While you’re doing all this, keep in mind that it’s all been done already by experts and can be purchased for next to nothing on EBay.

 

Hi,
1, How to select the operating frequency for any DC DC converter.?
2, What All parameters need to look at while selecting operating frequency ?
3, What is the impact on selecting the wrong operating frequency ?

Rgds,
Mahantesh

Wayneh is right - there's usually a lot of compromises in SMPSU design. pushing up the frequency lets you get away with smaller cheaper reactive components. But you soon start hitting bottlenecks - BJT B/E storage time, MOSFET gate capacitance charge/discharge power, Trr in rectifiers and eddy losses in core ferrites to name a few.

Run of the mill commercial units are often around 20 - 50kHz. Searching on various controller chips will turn up application notes for designs that run somewhere around 2MHz or so.

 

I can’t give you a complete answer but I can tell you that it’s a compromise. This is what engineering is about, finding a design that balances competing factors.
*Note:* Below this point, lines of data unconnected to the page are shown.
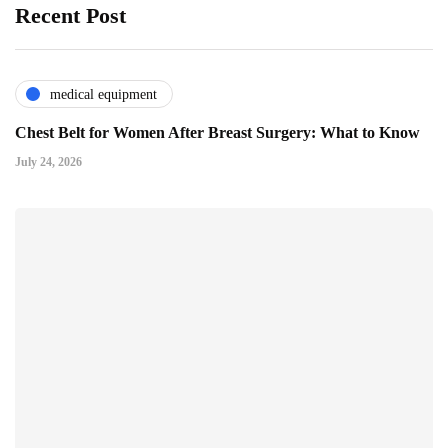
Recent Post
medical equipment
Chest Belt for Women After Breast Surgery: What to Know
July 24, 2026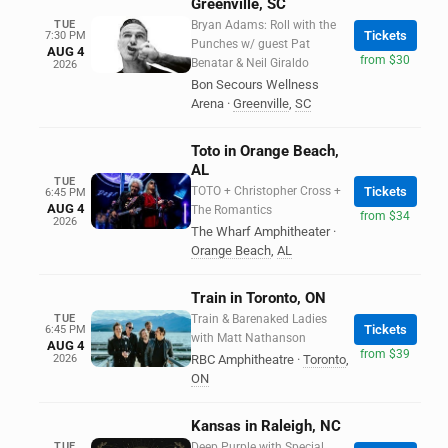
Greenville, SC
TUE
Bryan Adams: Roll with the
Tickets
7:30 PM
Punches w/ guest Pat
AUG 4
from $30
Benatar & Neil Giraldo
2026
Bon Secours Wellness
Arena
·
Greenville
,
SC
Toto in Orange Beach,
AL
TUE
TOTO + Christopher Cross +
Tickets
6:45 PM
AUG 4
The Romantics
from $34
2026
The Wharf Amphitheater
·
Orange Beach
,
AL
Train in Toronto, ON
TUE
Train & Barenaked Ladies
Tickets
6:45 PM
with Matt Nathanson
AUG 4
from $39
2026
RBC Amphitheatre
·
Toronto
,
ON
Kansas in Raleigh, NC
TUE
Deep Purple with Special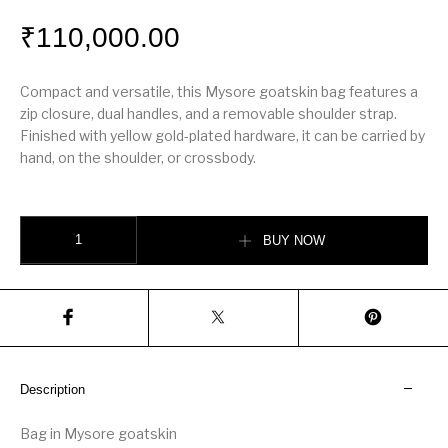
₹
110,000.00
Compact and versatile, this Mysore goatskin bag features a
zip closure, dual handles, and a removable shoulder strap.
Finished with yellow gold-plated hardware, it can be carried by
hand, on the shoulder, or crossbody.
Hérmes Bolide 1923 mini bag quantity
BUY NOW
Description
Bag in Mysore goatskin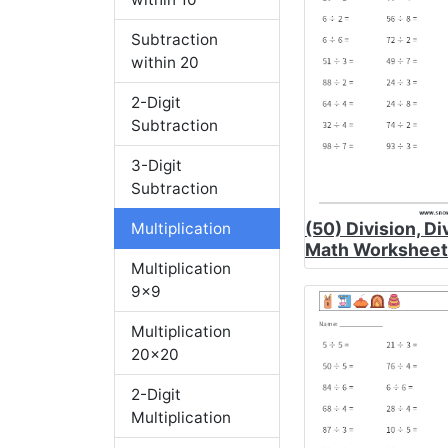
Subtraction
within 20
2-Digit
Subtraction
3-Digit
Subtraction
(50) Division, Di
Multiplication
Math Worksheet
Multiplication
9x9
Multiplication
20x20
2-Digit
Multiplication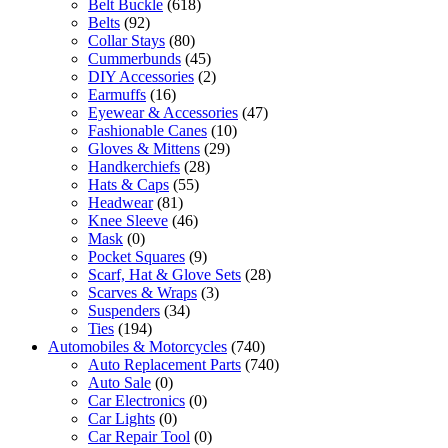
Belt Buckle
(618)
Belts
(92)
Collar Stays
(80)
Cummerbunds
(45)
DIY Accessories
(2)
Earmuffs
(16)
Eyewear & Accessories
(47)
Fashionable Canes
(10)
Gloves & Mittens
(29)
Handkerchiefs
(28)
Hats & Caps
(55)
Headwear
(81)
Knee Sleeve
(46)
Mask
(0)
Pocket Squares
(9)
Scarf, Hat & Glove Sets
(28)
Scarves & Wraps
(3)
Suspenders
(34)
Ties
(194)
Automobiles & Motorcycles
(740)
Auto Replacement Parts
(740)
Auto Sale
(0)
Car Electronics
(0)
Car Lights
(0)
Car Repair Tool
(0)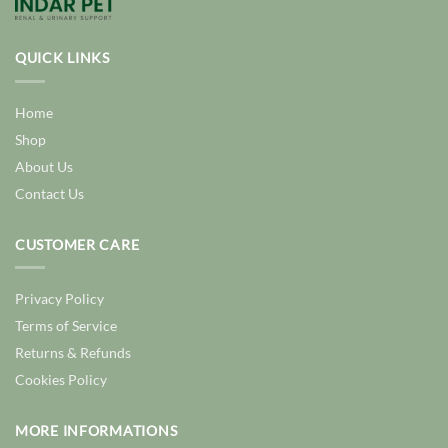
QUICK LINKS
Home
Shop
About Us
Contact Us
CUSTOMER CARE
Privacy Policy
Terms of Service
Returns & Refunds
Cookies Policy
MORE INFORMATIONS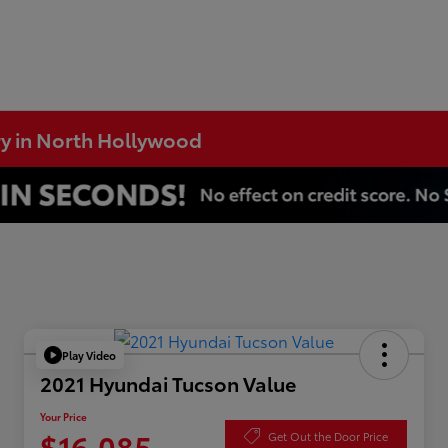
ry in North Hollywood
Play Video
2021 Hyundai Tucson Value
Your Price
$16,085
Get Out the Door Price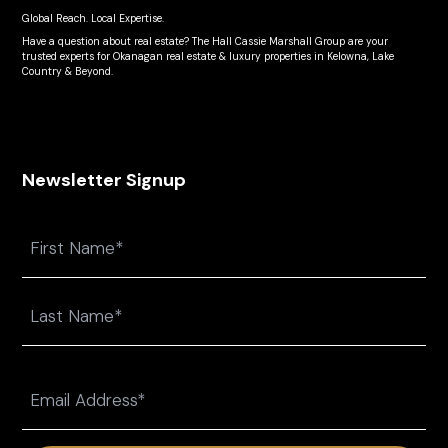
Global Reach. Local Expertise.
Have a question about real estate? The Hall Cassie Marshall Group are your
trusted experts for Okanagan real estate & luxury properties in Kelowna, Lake
Country & Beyond.
Newsletter Signup
Name
First
Last
Email
(Required)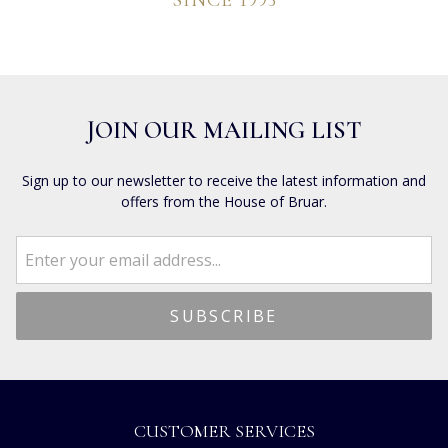
SINCE 1993
JOIN OUR MAILING LIST
Sign up to our newsletter to receive the latest information and
offers from the House of Bruar.
CUSTOMER SERVICES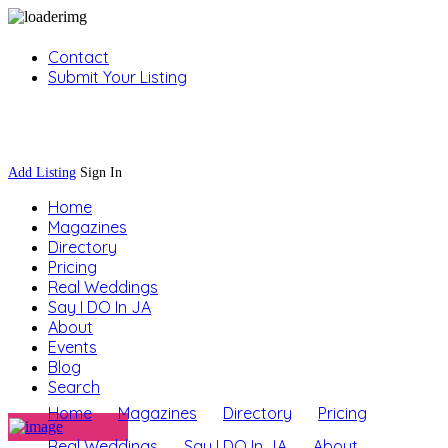
Contact
Submit Your Listing
Sign In
Add Listing
Sign In
Home
Magazines
Directory
Pricing
Real Weddings
Say I DO In JA
About
Events
Blog
Search
Home
Magazines
Directory
Pricing
Real Weddings
Say I DO In JA
About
A higher frequency allows using smaller components for storing energy, inductors in this case. But the design challenge becomes increasingly more difficult with frequency. 10kHz might be easy while 10MHz is very difficult.
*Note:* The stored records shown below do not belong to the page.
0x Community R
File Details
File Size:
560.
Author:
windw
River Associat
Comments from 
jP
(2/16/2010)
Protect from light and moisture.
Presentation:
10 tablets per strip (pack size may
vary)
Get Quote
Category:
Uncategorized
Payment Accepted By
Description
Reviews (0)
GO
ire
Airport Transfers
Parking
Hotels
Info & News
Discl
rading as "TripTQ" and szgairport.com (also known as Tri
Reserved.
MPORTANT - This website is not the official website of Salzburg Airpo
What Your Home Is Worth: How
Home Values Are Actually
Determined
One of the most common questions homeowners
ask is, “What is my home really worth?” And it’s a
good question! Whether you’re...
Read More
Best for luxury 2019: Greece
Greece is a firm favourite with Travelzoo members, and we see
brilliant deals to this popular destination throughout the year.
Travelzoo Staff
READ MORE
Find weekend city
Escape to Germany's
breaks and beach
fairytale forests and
The design process is iterative. Pick a set of specifications you want to meet, select a topology, start simulating and choosing components, find out how high you can go with real components.

While you’re doing all this, keep in mind that it’s all been done already by experts and can be purchased for next to nothing on EBay.

Thank you Ian

 

I can’t give you a complete answer but I can tell you that it’s a compromise. This is what engineering is about, finding a design that balances competing factors.

A higher frequency allows using smaller components for storing energy, inductors in this case. But the design challenge becomes increasingly more difficult with frequency. 10kHz might be easy while 10MHz is very difficult.

The design process is iterative. Pick a set of specifications you want to meet, select a topology, start simulating and choosing components, find out how high you can go with real components.

While you’re doing all this, keep in mind that it’s all been done already by experts and can be purchased for next to nothing on EBay.

Thank you Wayneh...